» **The records**:

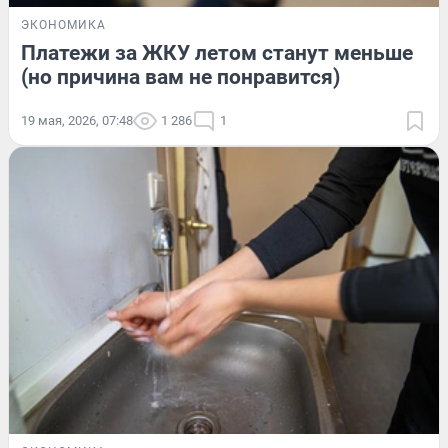
ЭКОНОМИКА
Платежи за ЖКУ летом станут меньше
(но причина вам не понравится)
19 мая, 2026, 07:48
1 286
1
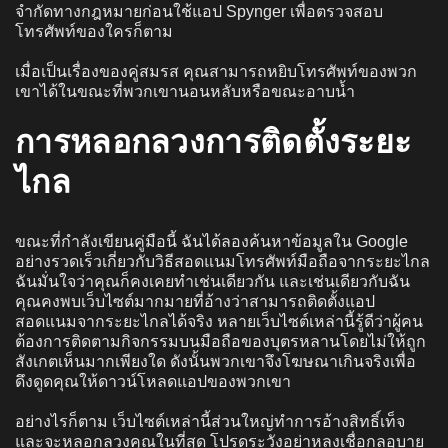
จำกัดทางกฎหมายก่อนใช้แอป Spynger เพื่อตรวจสอบ
โทรศัพท์ของใครก็ตาม
เมื่อเป็นเรื่องของคู่สมรส คุณสามารถหยิบโทรศัพท์ของพวก
เขาได้ในขณะที่พวกเขานอนหลับหรือขณะอาบน้ำ
การหลอกลวงการติดตั้งระยะ
ไกล
ขณะที่กำลังเขียนคู่มือนี้ ฉันได้ลองค้นหาข้อมูลใน Google
อย่างรวดเร็วเกี่ยวกับวิธีสอดแนมโทรศัพท์มือถือจากระยะไกล
ฉันมั่นใจว่าคุณก็คงเคยทำเช่นเดียวกัน และเช่นเดียวกับฉัน
คุณคงพบเว็บไซต์มากมายที่อ้างว่าสามารถติดตั้งแอป
สอดแนมจากระยะไกลได้จริง หลายเว็บไซต์เหล่านี้รู้ดีว่าผู้คน
ต้องการติดตามกิจกรรมบนมือถือของบุตรหลานโดยไม่ให้ถูก
สังเกตเห็นมากเพียงใด ดังนั้นพวกเขาจึงโฆษณาเกินจริงเพื่อ
ดึงดูดคุณให้ดาวน์โหลดแอปของพวกเขา
อย่างไรก็ตาม เว็บไซต์เหล่านี้ส่วนใหญ่ทำการอ้างสิทธิ์เท็จ
และจะหลอกลวงคุณในที่สุด โปรดระวังอย่าหลงเชื่อกลอุบาย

» **Work order**: Transcribe the text of all the entries above word for word and leave the pictures out.

» **Task result**:
ЭКОНОМИКА
Платежи за ЖКУ летом станут меньше
(но причина вам не понравится)
19 мая, 2026, 07:48
1 286
1
จำกัดทางกฎหมายก่อนใช้แอป Spynger เพื่อตรวจสอบ
โทรศัพท์ของใครก็ตาม
เมื่อเป็นเรื่องของคู่สมรส คุณสามารถหยิบโทรศัพท์ของพวก
เขาได้ในขณะที่พวกเขานอนหลับหรือขณะอาบน้ำ
การหลอกลวงการติดตั้งระยะ
ไกล
ขณะที่กำลังเขียนคู่มือนี้ ฉันได้ลองค้นหาข้อมูลใน Google
อย่างรวดเร็วเกี่ยวกับวิธีสอดแนมโทรศัพท์มือถือจากระยะไกล
ฉันมั่นใจว่าคุณก็คงเคยทำเช่นเดียวกัน และเช่นเดียวกับฉัน
คุณคงพบเว็บไซต์มากมายที่อ้างว่าสามารถติดตั้งแอป
สอดแนมจากระยะไกลได้จริง หลายเว็บไซต์เหล่านี้รู้ดีว่าผู้คน
ต้องการติดตามกิจกรรมบนมือถือของบุตรหลานโดยไม่ให้ถูก
สังเกตเห็นมากเพียงใด ดังนั้นพวกเขาจึงโฆษณาเกินจริงเพื่อ
ดึงดูดคุณให้ดาวน์โหลดแอปของพวกเขา
อย่างไรก็ตาม เว็บไซต์เหล่านี้ส่วนใหญ่ทำการอ้างสิทธิ์เท็จ
และจะหลอกลวงคุณในที่สุด โปรดระวังอย่าหลงเชื่อกลอุบาย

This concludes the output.